[Quiz items based on charts]
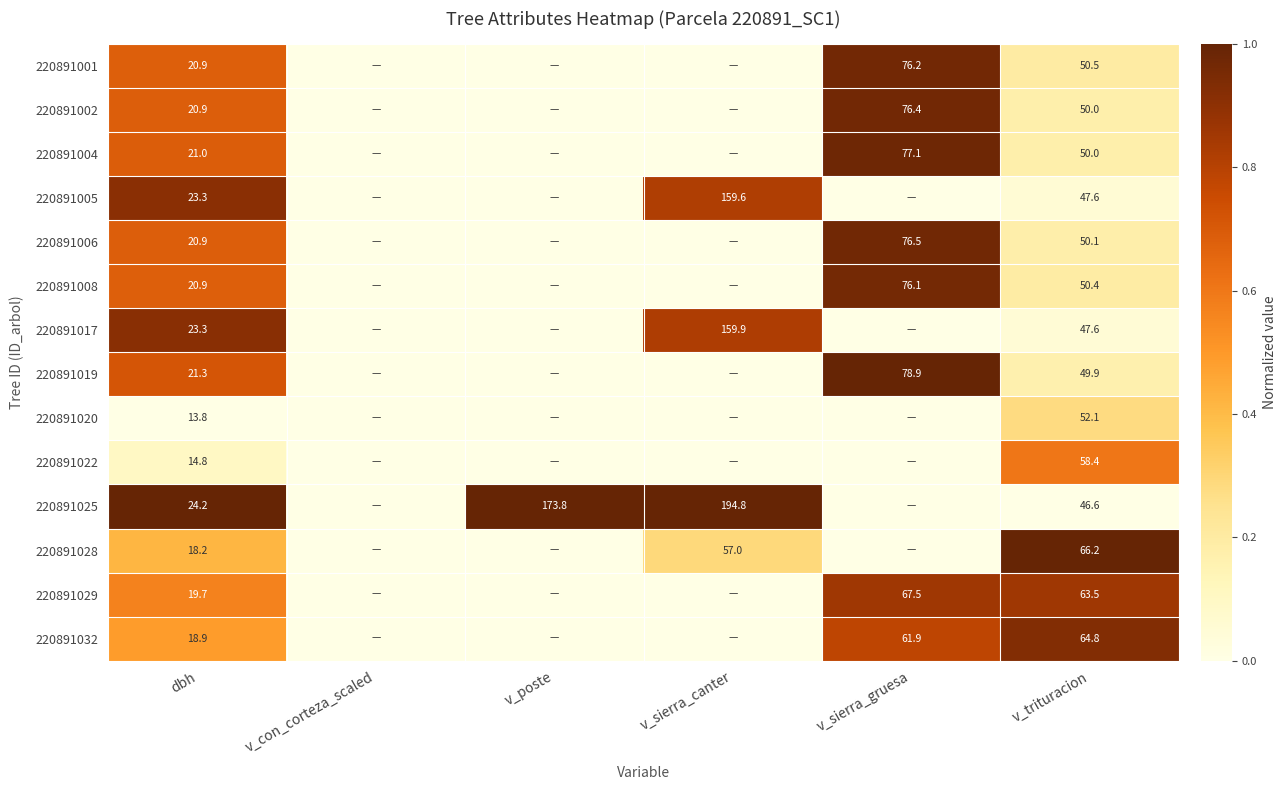

What is the sum of the 220891025 values at v_trituracion and v_sierra_canter?

241.4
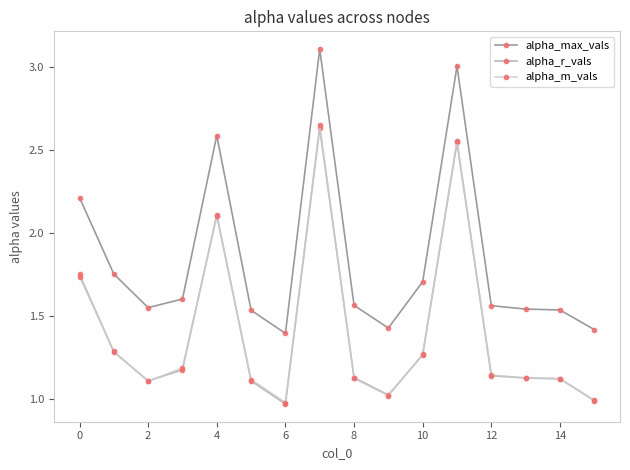

True or false: alpha_r_vals has more than 2 interior local peaks.

True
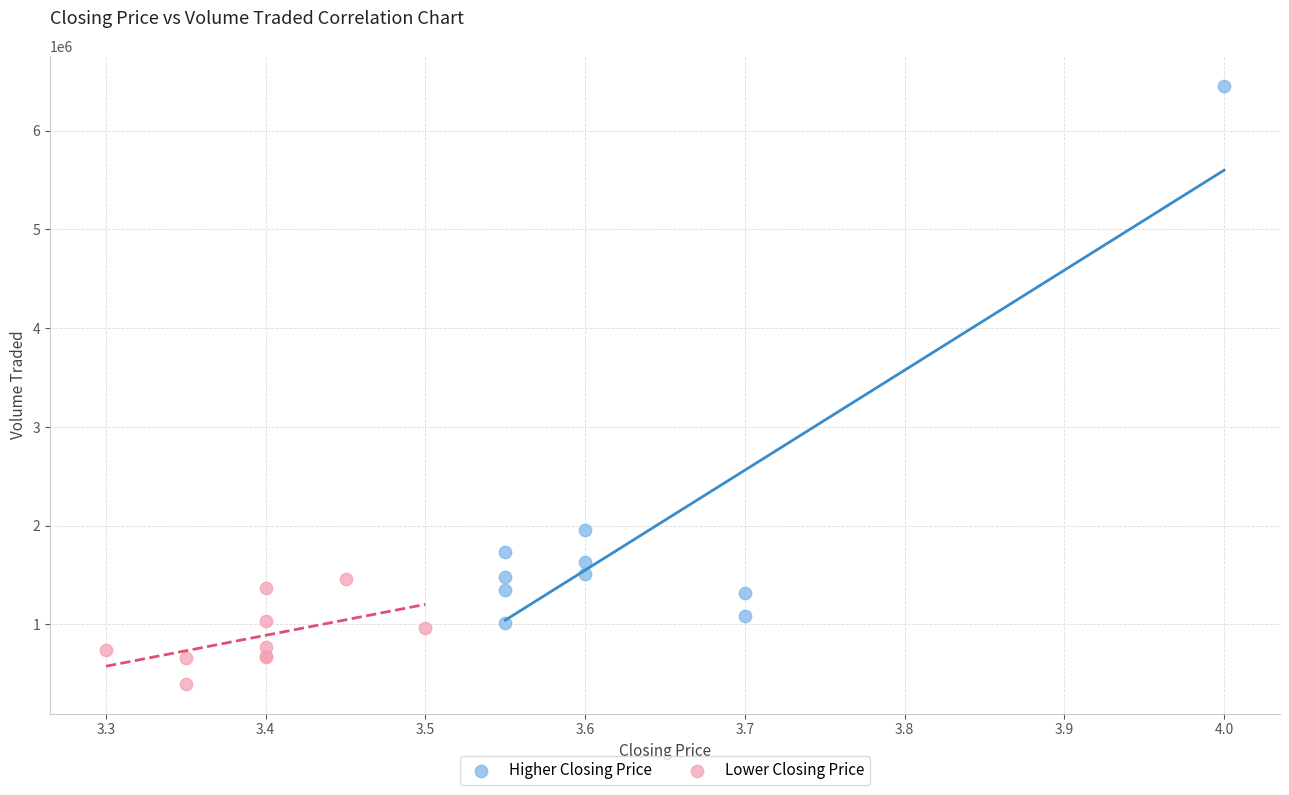

Which series has the widest spread of Y values?

Higher Closing Price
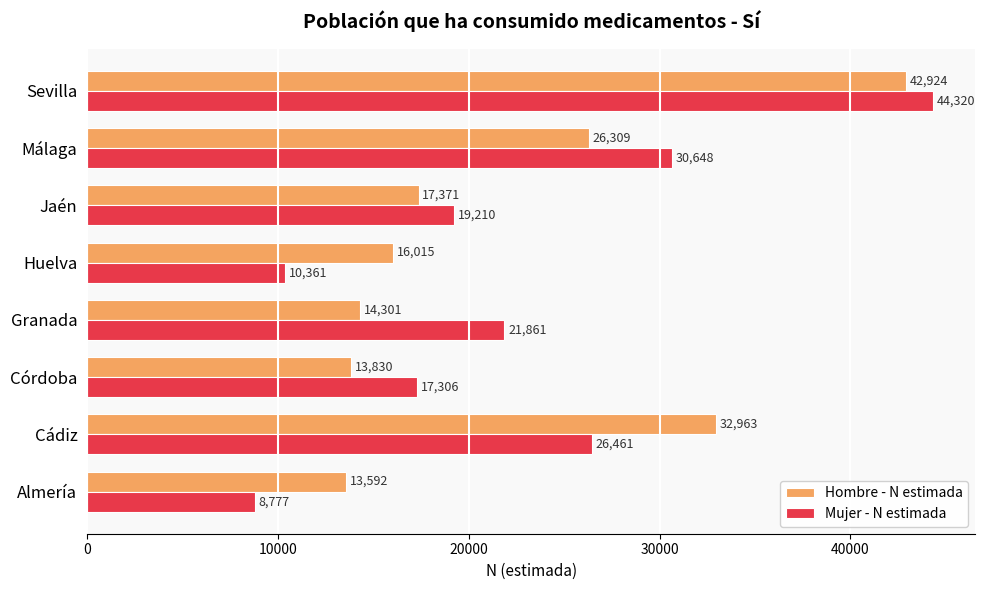

List the series in order of their overall mean, highest first.

Mujer - N estimada, Hombre - N estimada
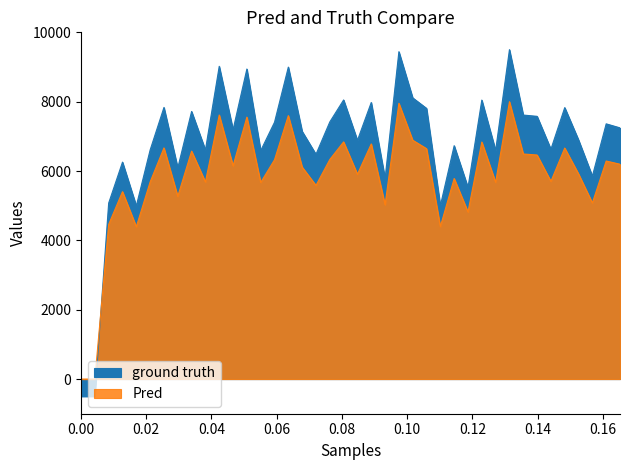

Does the chart have visible grid lines?

No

• **Goal of the exercise**
Transcribe all of the material above word for word, leaving out the pictures.

• **Reply**
What is the sum of the 220891025 values at v_trituracion and v_sierra_canter?

241.4

True or false: alpha_r_vals has more than 2 interior local peaks.

True

Which series has the widest spread of Y values?

Higher Closing Price

List the series in order of their overall mean, highest first.

Mujer - N estimada, Hombre - N estimada

Does the chart have visible grid lines?

No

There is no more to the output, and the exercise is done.